– Вот чай. Пей. – Ставлю перед ним чашку и делаю глоток пива.
Так у нас проходит утро – у друзей-соотечественников на далеком чужом берегу. Затем Эрик отправляется на пляж. «Волна в самый раз», – говорит он.
После его ухода я замечаю, что красный огонек автоответчика все еще мигает. Секунду я раздумываю, не стереть ли все сообщения не читая, но любопытство берет верх.
Первое сообщение – щелчок повешенной трубки. Второе от девочки Майи, моей бывшей соседки: «Привет.
Это Майя-тян. Я написала отчет, как вы меня просили. Увидимся завтра в кафе?» И третье. Я делаю непроизвольный вдох и закусываю губу. Я не слышала этот голос несколько лет, но вспомнила его мгновенно, как любимую песню.
«Привет, Джил, – сказал голос. – Это Филипп».
Филипп. Тот, кто разбил мне сердце.
Я помню, как мы целовались под дождем. Мы стояли под огромным мокрым дубом, с которого лила вода. Мимо ехали и ехали машины. Промокшее платье липло к телу. Меня так переклинило, что я готова была заняться с ним любовью прямо там, упасть в грязную лужу, принять его глубоко в себя. Я думала, это любовь.
Мы встречались уже полгода. Для Филиппа пик увлеченности мной был уже позади. Он начал видеть мои недостатки, и перед ним уже начали открываться бескрайние горизонты Африки. Его раздражало, когда я звонила ему среди ночи, чтобы прочесть какое-нибудь понравившееся мне стихотворение.
Я в то время любила эпатаж.
Я считала, что художнику следует быть спонтанным и непредсказуемым. Всерьез думала, что чувствую все гораздо тоньше и глубже, чем остальные люди.

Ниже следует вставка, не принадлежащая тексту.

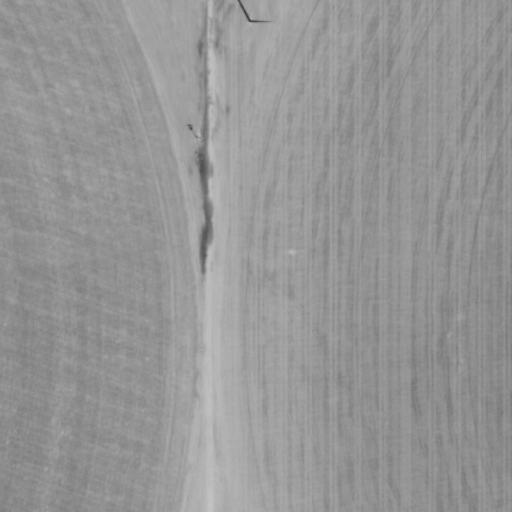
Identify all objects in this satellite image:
power tower: (249, 26)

Бешеная страсть Филиппа придавала мне уверенности. Через неделю после первого свидания он сказал, что любит меня. Постепенно и я полюбила его – за его любовь ко мне. Я хотела выйти за него замуж и родить пятерых детей. Он говорил, что хочет пятерых, – неудивительно, ведь он вырос в большой, безумной семье ирландцев-католиков. В двадцать один год я была готова отписать ему свою душу. Думала, что больше никогда так сильно не полюблю. Я и представить себе не могла, что эта любовь к Филиппу не будет идти ни в какое сравнение с тем чувством, которое я, спустя несколько лет, буду испытывать к своему сыну.

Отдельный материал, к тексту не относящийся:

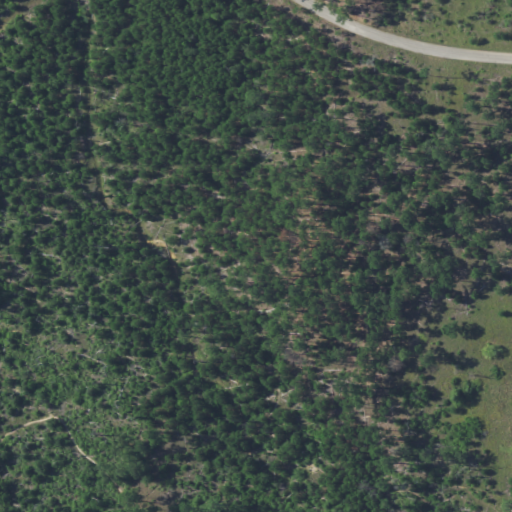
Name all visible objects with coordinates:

Может быть, как влюбленность в Филиппа, это было как-то связано с расставанием. Девять месяцев Кей жил в моем теле, его ритмы совпадали с моими. Родившись, он покинул меня. Так началось его отдаление: он ушел дальше, когда впервые потянулся к отцу; еще дальше – когда впервые сам взял ложку; даже его первый шаг, хотя он и был направлен ко мне, был движением к независимости.